Task requirements:
Copy the lines of the items below word for word, starting with the line that contains "back on track." and going on through the line that contains "its day-to-day operations.".
++++ Supplied records
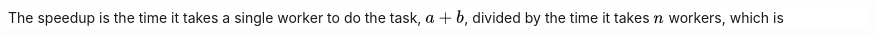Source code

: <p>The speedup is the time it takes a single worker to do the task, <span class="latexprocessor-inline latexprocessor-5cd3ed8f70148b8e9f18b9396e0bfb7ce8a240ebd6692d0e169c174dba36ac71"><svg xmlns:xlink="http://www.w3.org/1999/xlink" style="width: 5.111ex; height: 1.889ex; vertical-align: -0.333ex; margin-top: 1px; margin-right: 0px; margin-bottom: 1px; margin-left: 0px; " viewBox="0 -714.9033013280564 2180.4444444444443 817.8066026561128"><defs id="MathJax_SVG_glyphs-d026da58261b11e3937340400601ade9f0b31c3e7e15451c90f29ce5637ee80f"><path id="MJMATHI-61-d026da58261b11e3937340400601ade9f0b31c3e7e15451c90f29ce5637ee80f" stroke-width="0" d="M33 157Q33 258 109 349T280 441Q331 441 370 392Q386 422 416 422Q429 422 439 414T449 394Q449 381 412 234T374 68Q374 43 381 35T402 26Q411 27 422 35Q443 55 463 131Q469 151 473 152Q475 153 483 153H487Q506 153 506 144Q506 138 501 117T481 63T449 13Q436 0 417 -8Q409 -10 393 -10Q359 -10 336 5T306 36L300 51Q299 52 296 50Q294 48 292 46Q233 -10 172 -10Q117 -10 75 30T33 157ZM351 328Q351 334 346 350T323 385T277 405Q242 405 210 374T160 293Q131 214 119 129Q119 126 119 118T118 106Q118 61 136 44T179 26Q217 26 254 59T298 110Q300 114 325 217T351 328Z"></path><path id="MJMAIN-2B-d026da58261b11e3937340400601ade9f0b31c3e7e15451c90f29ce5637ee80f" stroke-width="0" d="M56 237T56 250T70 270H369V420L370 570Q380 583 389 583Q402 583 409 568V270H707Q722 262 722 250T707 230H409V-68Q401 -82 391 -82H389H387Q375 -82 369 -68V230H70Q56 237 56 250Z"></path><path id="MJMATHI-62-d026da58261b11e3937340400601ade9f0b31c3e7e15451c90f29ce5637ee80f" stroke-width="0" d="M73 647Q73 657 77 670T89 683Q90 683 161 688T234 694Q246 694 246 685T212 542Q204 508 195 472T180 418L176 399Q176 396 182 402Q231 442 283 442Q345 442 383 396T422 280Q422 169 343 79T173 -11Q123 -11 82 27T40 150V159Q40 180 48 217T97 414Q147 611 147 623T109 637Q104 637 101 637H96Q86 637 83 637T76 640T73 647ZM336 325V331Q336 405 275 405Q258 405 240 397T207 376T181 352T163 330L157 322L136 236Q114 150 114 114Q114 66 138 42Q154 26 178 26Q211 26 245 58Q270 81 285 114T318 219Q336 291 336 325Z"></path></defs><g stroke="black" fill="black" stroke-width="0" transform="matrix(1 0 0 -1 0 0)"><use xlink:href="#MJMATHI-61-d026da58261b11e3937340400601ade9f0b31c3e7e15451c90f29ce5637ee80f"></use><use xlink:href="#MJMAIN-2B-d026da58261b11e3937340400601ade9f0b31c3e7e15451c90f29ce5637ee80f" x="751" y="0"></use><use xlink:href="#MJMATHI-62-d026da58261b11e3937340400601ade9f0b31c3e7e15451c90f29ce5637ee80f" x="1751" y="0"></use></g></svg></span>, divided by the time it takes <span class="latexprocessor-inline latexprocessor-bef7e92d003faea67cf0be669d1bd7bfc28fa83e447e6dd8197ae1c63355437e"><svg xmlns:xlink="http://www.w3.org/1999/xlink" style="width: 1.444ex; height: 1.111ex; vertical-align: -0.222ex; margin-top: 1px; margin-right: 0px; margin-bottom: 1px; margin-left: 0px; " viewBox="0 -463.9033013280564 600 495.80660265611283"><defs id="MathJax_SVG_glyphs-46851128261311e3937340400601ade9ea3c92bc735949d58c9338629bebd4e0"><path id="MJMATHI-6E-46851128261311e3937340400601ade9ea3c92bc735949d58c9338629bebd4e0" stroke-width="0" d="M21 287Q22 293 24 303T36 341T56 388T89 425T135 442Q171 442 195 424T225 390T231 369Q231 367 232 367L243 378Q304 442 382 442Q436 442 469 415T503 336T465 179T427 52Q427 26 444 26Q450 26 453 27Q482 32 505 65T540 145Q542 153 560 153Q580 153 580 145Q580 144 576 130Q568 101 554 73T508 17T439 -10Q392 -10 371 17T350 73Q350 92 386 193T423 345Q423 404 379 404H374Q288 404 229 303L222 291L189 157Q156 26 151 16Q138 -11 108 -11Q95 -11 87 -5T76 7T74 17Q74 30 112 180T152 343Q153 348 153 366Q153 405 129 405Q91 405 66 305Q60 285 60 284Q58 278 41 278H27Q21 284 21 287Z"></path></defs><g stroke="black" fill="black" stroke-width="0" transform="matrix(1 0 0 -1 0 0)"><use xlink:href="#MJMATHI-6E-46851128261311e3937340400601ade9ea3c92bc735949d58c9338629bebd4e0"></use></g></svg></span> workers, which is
++++++++
++++ Supplied records
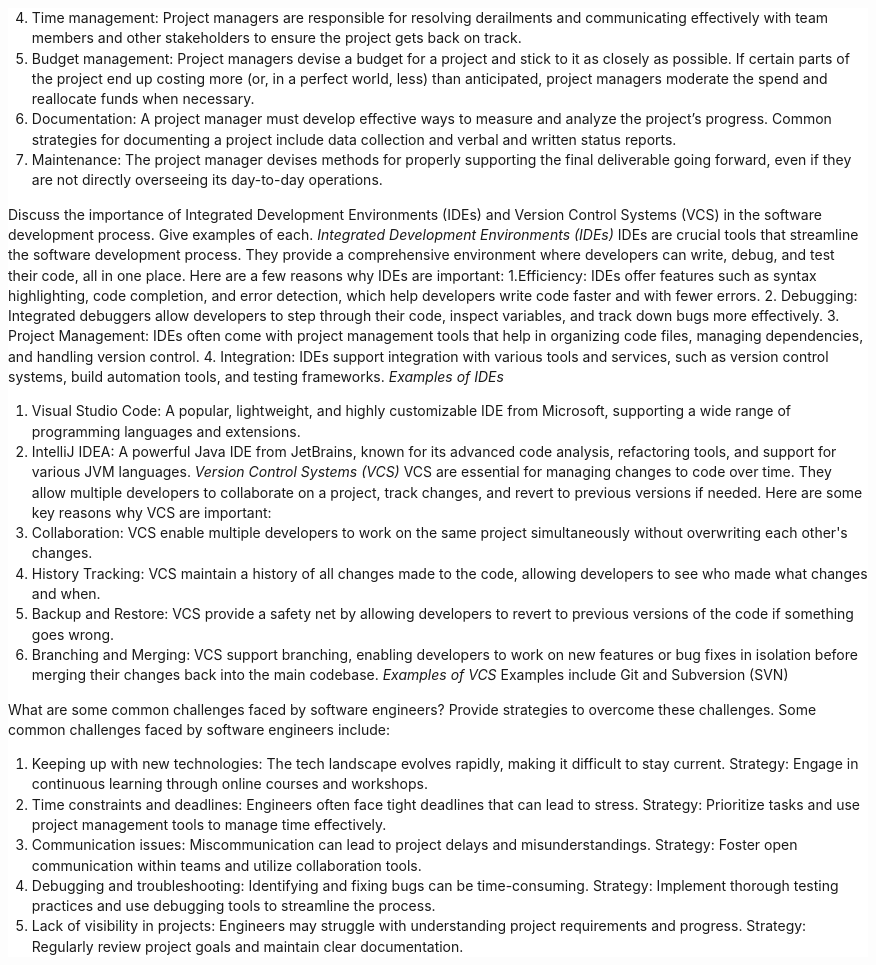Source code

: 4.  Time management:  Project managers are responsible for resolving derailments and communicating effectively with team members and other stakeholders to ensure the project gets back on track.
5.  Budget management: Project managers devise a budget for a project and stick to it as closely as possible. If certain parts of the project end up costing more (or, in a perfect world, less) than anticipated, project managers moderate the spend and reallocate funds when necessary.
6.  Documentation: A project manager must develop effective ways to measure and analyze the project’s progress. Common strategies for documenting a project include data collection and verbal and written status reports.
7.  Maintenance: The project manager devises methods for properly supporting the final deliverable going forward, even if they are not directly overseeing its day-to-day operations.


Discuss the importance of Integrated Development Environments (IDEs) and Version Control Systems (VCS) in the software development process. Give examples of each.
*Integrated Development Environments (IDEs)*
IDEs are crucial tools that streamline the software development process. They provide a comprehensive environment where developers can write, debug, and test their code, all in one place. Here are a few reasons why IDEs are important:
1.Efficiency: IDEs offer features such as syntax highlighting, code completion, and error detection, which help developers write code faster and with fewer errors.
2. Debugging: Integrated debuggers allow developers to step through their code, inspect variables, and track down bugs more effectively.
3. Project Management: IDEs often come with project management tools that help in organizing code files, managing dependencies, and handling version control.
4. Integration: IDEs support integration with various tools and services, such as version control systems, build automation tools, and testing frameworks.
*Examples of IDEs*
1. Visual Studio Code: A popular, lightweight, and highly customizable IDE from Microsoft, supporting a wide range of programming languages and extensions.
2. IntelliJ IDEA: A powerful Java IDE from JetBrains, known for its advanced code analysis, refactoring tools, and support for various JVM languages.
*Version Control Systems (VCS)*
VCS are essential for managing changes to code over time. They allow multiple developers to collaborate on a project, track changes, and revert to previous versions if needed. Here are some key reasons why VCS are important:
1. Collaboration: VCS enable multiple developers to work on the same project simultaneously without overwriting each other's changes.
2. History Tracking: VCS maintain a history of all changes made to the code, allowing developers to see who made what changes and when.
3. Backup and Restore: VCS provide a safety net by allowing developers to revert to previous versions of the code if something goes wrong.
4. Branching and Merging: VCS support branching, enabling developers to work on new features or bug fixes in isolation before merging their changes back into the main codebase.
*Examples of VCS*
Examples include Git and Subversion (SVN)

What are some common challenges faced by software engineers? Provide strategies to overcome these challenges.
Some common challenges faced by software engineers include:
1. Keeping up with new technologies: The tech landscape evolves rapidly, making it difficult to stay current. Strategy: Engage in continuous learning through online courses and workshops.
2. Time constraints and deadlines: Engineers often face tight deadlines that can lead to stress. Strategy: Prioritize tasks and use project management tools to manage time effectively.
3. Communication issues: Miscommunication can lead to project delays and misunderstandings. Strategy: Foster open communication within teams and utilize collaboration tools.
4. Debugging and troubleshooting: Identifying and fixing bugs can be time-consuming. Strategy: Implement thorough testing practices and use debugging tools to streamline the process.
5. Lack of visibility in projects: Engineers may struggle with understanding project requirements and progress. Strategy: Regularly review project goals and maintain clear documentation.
++++++++
Problem solution:
: 4.  Time management:  Project managers are responsible for resolving derailments and communicating effectively with team members and other stakeholders to ensure the project gets back on track.
5.  Budget management: Project managers devise a budget for a project and stick to it as closely as possible. If certain parts of the project end up costing more (or, in a perfect world, less) than anticipated, project managers moderate the spend and reallocate funds when necessary.
6.  Documentation: A project manager must develop effective ways to measure and analyze the project’s progress. Common strategies for documenting a project include data collection and verbal and written status reports.
7.  Maintenance: The project manager devises methods for properly supporting the final deliverable going forward, even if they are not directly overseeing its day-to-day operations.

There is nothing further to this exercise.